* _PAGE TEXT_:
□ □ □ □
## Analyzing the NUS SMS Corpus

This is a corpus of SMS (Short Message Service) messages collected for research at the Department of Computer Science at the National University of Singapore. This dataset consists of 67,093 SMS messages taken from the corpus on Mar 9, 2015. The messages largely originate from Singaporeans and mostly from students attending the University. These messages were collected from volunteers who were made aware that their contributions were going to be made publicly available. The data collectors opportunistically collected as much metadata about the messages and their senders as possible, so as to enable different types of analyses.

Data is available from: https://www.kaggle.com/rtatman/the-national-university-of-singapore-sms-corpus 

Tao Chen and Min-Yen Kan (2013). Creating a Live, Public Short Message Service Corpus: The NUS SMS Corpus. Language Resources and Evaluation, 47(2)(2013), pages 299-355.

In [1]:
import json
import pandas as pd
from statistics import mean, median, mode

In [2]:
pd.set_option('max_colwidth', 100)

In [3]:
with open('data/smsCorpus_en_2015.03.09_all.json') as f:
    data = json.load(f)

In [4]:
data['smsCorpus']['message'][100]

{'@id': 10220,
 'text': {'$': 'm going to be late leh.'},
 'source': {'srcNumber': {'$': 51},
  'phoneModel': {'@manufactuer': 'unknown', '@smartphone': 'unknown'},
  'userProfile': {'userID': {'$': 51},
   'age': {'$': 'unknown'},
   'gender': {'$': 'unknown'},
   'nativeSpeaker': {'$': 'unknown'},
   'country': {'$': 'SG'},
   'city': {'$': 'unknown'},
   'experience': {'$': 'unknown'},
   'frequency': {'$': 'unknown'},
   'inputMethod': {'$': 'unknown'}}},
 'destination': {'@country': 'unknown', 'destNumber': {'$': 'unknown'}},
 'messageProfile': {'@language': 'en', '@time': 'unknown', '@type': 'unknown'},
 'collectionMethod': {'@collector': 'howyijue',
  '@method': 'unknown',
  '@time': '2003/4'}}

In [5]:
messages = data['smsCorpus']['message']

In [6]:
print(f'Total SMS count: {len(messages)}')

Total SMS count: 55835


In [7]:
full_df = pd.DataFrame(messages)

In [8]:
sms_df = full_df[['text']]
sms_df.head()

Unnamed: 0,text
0,{'$': 'Bugis oso near wat...'}
1,"{'$': 'Go until jurong point, crazy.. Available only in bugis n great world la e buffet... Cine ..."
2,{'$': 'I dunno until when... Lets go learn pilates...'}
3,{'$': 'Den only weekdays got special price... Haiz... Cant eat liao... Cut nails oso muz wait un...
4,{'$': 'Meet after lunch la...'}


In [9]:
def clean_sms(sms_text):
    sms = str(sms_text).lower()
    return sms[7:-2]

In [10]:
sms_df['clean_text'] = sms_df['text'].apply(clean_sms)

A value is trying to be set on a copy of a slice from a DataFrame.
Try using .loc[row_indexer,col_indexer] = value instead

See the caveats in the documentation: https://pandas.pydata.org/pandas-docs/stable/user_guide/indexing.html#returning-a-view-versus-a-copy
  """Entry point for launching an IPython kernel.
□ □ □ □
* _EXTRACTED DATA_:
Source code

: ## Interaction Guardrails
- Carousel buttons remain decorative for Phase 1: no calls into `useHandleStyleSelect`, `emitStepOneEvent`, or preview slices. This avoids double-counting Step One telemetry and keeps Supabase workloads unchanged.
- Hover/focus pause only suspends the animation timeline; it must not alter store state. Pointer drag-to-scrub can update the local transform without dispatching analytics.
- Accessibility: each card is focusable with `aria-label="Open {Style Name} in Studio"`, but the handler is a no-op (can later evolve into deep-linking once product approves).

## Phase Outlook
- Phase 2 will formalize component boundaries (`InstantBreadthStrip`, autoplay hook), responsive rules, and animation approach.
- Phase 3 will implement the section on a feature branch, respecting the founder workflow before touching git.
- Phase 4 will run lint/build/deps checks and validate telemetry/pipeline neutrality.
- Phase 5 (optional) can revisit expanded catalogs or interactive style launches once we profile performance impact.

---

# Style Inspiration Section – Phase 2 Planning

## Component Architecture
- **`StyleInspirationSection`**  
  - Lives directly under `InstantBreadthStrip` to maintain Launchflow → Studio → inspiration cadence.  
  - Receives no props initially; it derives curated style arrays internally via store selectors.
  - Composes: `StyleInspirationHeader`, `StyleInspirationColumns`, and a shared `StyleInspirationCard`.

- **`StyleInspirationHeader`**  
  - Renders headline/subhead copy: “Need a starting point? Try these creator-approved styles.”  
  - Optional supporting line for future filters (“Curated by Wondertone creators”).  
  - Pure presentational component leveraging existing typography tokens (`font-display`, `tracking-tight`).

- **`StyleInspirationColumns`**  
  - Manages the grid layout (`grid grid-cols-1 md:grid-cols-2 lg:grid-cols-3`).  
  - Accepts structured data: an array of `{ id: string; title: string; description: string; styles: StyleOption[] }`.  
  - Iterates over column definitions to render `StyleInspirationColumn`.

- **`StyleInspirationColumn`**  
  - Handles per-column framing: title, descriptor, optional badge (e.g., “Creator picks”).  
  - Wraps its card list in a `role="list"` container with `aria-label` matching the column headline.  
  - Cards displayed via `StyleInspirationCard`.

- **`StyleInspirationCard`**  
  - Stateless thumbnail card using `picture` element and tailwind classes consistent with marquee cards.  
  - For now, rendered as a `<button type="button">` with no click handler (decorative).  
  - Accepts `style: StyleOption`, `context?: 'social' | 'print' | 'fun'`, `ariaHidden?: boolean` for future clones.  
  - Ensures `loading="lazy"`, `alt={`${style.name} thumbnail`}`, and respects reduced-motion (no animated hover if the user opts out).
□ □ □ □
* _REQUIRED ACTION_: Write the next part of the NUS SMS Corpus analysis, starting right after its last line.

* _EXERCISE RESPONSE_:
In [11]:
sms_df.head(50)

Unnamed: 0,text,clean_text
0,{'$': 'Bugis oso near wat...'},bugis oso near wat...
1,"{'$': 'Go until jurong point, crazy.. Available only in bugis n great world la e buffet... Cine ...","go until jurong point, crazy.. available only in bugis n great world la e buffet... cine there g..."
2,{'$': 'I dunno until when... Lets go learn pilates...'},i dunno until when... lets go learn pilates...
3,{'$': 'Den only weekdays got special price... Haiz... Cant eat liao... Cut nails oso muz wait un...,den only weekdays got special price... haiz... cant eat liao... cut nails oso muz wait until i f...
4,{'$': 'Meet after lunch la...'},meet after lunch la...
5,{'$': 'm walking in citylink now ü faster come down... Me very hungry...'},m walking in citylink now ü faster come down... me very hungry...
6,{'$': '5 nights...We nt staying at port step liao...Too ex'},5 nights...we nt staying at port step liao...too ex
7,{'$': 'Hey pple...$700 or $900 for 5 nights...Excellent location wif breakfast hamper!!!'},hey pple...$700 or $900 for 5 nights...excellent location wif breakfast hamper!!!
8,{'$': 'Yun ah.the ubi one say if ü wan call by tomorrow.call 67441233 look for irene.ere only go...,"yun ah.the ubi one say if ü wan call by tomorrow.call 67441233 look for irene.ere only got bus8,..."
9,{'$': 'Hey tmr maybe can meet you at yck'},hey tmr maybe can meet you at yck


In [12]:
sample_df = sms_df['clean_text'][0:1000]

In [13]:
sample_df.head()

0                                                                                  bugis oso near wat...
1    go until jurong point, crazy.. available only in bugis n great world la e buffet... cine there g...
2                                                         i dunno until when... lets go learn pilates...
3    den only weekdays got special price... haiz... cant eat liao... cut nails oso muz wait until i f...
4                                                                                 meet after lunch la...
Name: clean_text, dtype: object

In [14]:
with open('1000sms.txt', 'a') as f:
    f.write(sample_df.to_string(header=False, index=False))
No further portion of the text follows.